== Data to process ==
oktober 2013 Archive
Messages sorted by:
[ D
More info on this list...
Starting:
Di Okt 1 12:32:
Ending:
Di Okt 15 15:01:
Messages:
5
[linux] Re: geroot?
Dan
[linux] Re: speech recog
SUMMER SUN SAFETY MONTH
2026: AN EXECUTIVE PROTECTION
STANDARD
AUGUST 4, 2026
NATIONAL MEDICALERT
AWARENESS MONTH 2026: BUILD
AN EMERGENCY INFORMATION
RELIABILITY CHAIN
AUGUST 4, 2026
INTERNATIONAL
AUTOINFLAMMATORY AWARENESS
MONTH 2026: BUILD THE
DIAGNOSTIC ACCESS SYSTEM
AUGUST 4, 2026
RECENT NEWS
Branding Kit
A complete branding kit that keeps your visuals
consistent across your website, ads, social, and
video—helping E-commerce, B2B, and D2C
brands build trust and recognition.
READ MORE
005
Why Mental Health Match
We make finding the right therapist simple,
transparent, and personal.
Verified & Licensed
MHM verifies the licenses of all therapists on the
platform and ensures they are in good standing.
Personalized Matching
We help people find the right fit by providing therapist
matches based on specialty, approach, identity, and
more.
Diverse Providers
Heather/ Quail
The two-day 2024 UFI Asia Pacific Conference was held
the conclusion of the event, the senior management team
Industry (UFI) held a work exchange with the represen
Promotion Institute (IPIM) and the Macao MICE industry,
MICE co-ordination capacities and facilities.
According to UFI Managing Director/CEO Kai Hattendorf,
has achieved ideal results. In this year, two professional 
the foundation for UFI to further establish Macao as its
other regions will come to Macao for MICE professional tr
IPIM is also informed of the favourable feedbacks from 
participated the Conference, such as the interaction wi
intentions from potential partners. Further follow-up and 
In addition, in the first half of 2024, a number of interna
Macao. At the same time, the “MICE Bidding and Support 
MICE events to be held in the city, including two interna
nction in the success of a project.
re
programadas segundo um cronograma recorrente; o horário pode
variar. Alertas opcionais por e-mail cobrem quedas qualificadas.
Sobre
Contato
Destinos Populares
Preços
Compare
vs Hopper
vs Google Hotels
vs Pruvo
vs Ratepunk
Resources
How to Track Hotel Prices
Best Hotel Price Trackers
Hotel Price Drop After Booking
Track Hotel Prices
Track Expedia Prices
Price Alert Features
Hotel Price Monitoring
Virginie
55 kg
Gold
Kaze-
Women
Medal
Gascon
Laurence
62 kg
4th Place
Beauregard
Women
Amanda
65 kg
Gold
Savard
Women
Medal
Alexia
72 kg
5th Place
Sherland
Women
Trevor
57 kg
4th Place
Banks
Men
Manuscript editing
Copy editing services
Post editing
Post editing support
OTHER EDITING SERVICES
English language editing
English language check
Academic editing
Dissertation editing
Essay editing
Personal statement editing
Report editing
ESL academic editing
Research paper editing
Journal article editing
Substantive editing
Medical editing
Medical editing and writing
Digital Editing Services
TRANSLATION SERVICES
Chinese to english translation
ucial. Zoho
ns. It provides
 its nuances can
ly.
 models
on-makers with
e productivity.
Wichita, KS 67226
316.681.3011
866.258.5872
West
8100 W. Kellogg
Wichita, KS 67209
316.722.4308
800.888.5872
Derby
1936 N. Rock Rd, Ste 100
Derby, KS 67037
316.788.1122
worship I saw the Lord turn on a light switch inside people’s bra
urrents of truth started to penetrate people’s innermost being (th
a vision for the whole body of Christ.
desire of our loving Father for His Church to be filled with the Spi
===
Required work
Show all lines in the records above that hold "MICE".

Response area
Promotion Institute (IPIM) and the Macao MICE industry,
MICE co-ordination capacities and facilities.
other regions will come to Macao for MICE professional tr
Macao. At the same time, the “MICE Bidding and Support 
MICE events to be held in the city, including two interna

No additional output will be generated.